[TASK DETAILS]:
Reproduce every line of text in the records below without changing anything, and leave the pictures out.

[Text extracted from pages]
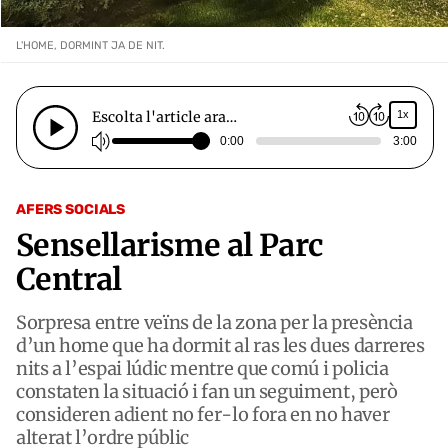
L'HOME, DORMINT JA DE NIT.
Escolta l'article ara…
1x
0:00
3:00
AFERS SOCIALS
Sensellarisme al Parc
Central
Sorpresa entre veïns de la zona per la presència
d’un home que ha dormit al ras les dues darreres
nits a l’espai lúdic mentre que comú i policia
constaten la situació i fan un seguiment, però
consideren adient no fer-lo fora en no haver
alterat l’ordre públic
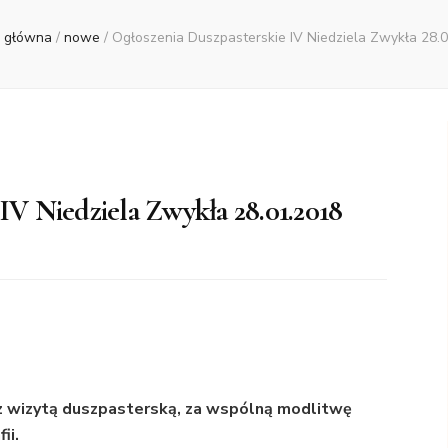
a główna
/
nowe
/
Ogłoszenia Duszpasterskie IV Niedziela Zwykła 28.
IV Niedziela Zwykła 28.01.2018
 z wizytą duszpasterską, za wspólną modlitwę
ii.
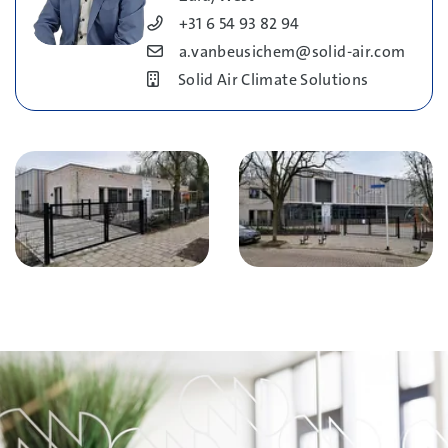
Blog_field_Telefoonnummer
+31 6 54 93 82 94
Blog_field_E-mail
a.vanbeusichem@solid-air.com
Bedrijf
Solid Air Climate Solutions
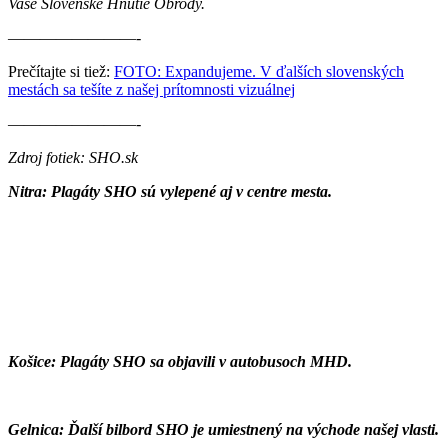
Vaše Slovenské Hnutie Obrody.
————————-
Prečítajte si tiež:
FOTO: Expandujeme. V ďalších slovenských
mestách sa tešíte z našej prítomnosti vizuálnej
————————-
Zdroj fotiek: SHO.sk
Nitra: Plagáty SHO sú vylepené aj v centre mesta.
Košice: Plagáty SHO sa objavili v autobusoch MHD.
Gelnica: Ďalší bilbord SHO je umiestnený na východe našej vlasti.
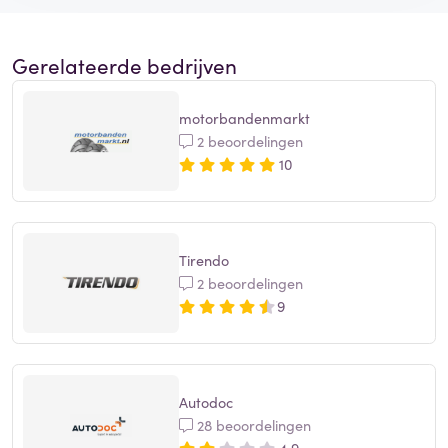
Gerelateerde bedrijven
motorbandenmarkt
2 beoordelingen
10
Tirendo
2 beoordelingen
9
Autodoc
28 beoordelingen
4,9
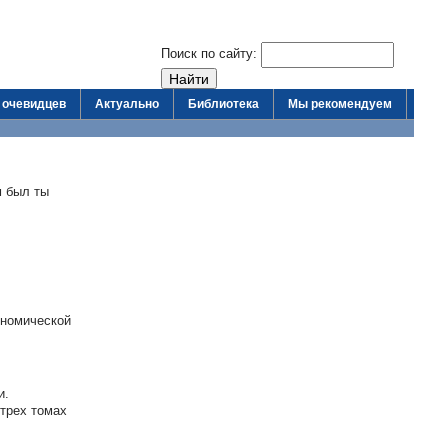
Поиск по сайту:
 очевидцев
Актуально
Библиотека
Мы рекомендуем
м был ты
ономической
и.
 трех томах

[WRITTEN ANSWER]:
L'HOME, DORMINT JA DE NIT.
Escolta l'article ara…
1x
0:00
3:00
AFERS SOCIALS
Sensellarisme al Parc
Central
Sorpresa entre veïns de la zona per la presència
d’un home que ha dormit al ras les dues darreres
nits a l’espai lúdic mentre que comú i policia
constaten la situació i fan un seguiment, però
consideren adient no fer-lo fora en no haver
alterat l’ordre públic
a główna
/
nowe
/
Ogłoszenia Duszpasterskie IV Niedziela Zwykła 28.
IV Niedziela Zwykła 28.01.2018
 z wizytą duszpasterską, za wspólną modlitwę
ii.
Blog_field_Telefoonnummer
+31 6 54 93 82 94
Blog_field_E-mail
a.vanbeusichem@solid-air.com
Bedrijf
Solid Air Climate Solutions
Vaše Slovenské Hnutie Obrody.
————————-
Prečítajte si tiež:
FOTO: Expandujeme. V ďalších slovenských
mestách sa tešíte z našej prítomnosti vizuálnej
————————-
Zdroj fotiek: SHO.sk
Nitra: Plagáty SHO sú vylepené aj v centre mesta.
Košice: Plagáty SHO sa objavili v autobusoch MHD.
Gelnica: Ďalší bilbord SHO je umiestnený na východe našej vlasti.
Gerelateerde bedrijven
motorbandenmarkt
2 beoordelingen
10
Tirendo
2 beoordelingen
9
Autodoc
28 beoordelingen
4,9
Поиск по сайту:
 очевидцев
Актуально
Библиотека
Мы рекомендуем
м был ты
ономической
и.
 трех томах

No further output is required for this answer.